Enhancing the quality of gauge images captured in haze and smoke scenes through deep learning

Kurzfassung

Images captured in hazy and smoky environments suffer from reduced visibility, posing a challenge when monitoring infrastructures and hindering emergency services during critical situations. The proposed work investigates the use of deep learning models to enhance the automatic, machine-based readability of gauge in smoky environments, with accurate gauge data interpretation serving as a valuable tool for first responders. The study utilizes two deep learning architectures, FFA-Net and AECR-Net, to improve the visibility of gauge images, corrupted with light up to dense haze and smoke. Since benchmark datasets of analog gauge images were unavailable, two synthetic datasets are generated using the Unreal Engine: a synthetic haze (approx. 4800 images) and a synthetic smoke (approx. 9600 images). Two datasets and two deep-learning frameworks allow the investigation of four different models. The models are trained with an 80% train, 10% validation, and 10% test split for the haze and smoke dataset, respectively. As a result, more robust results are retrieved from the AECR-Net, when compared to FFA-Net and to a prior-based model. For instance, for the synthetic haze dataset, the SSIM and PSNR metrics are about 0.98 and 43 dB obtained with AECR-Net, respectively, comparing well to state-of-the art results. The results from the synthetic smoke dataset are poorer, however the trained models still achieve interesting results.
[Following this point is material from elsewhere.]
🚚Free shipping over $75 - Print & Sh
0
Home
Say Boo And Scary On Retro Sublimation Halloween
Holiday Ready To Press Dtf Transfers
In general, imaging in the presence of smoke are more difficult to enhance given the inhomogeneity and high density. Secondly, FFA-Net and AECR-Net are implemented to dehaze and not to desmoke images. This work shows that use of deep learning architectures can improve the quality of analog gauge images captured in smoke and haze scenes immensely. Finally, the enhanced output images can be successfully post-processed for automatic autonomous reading of gauges.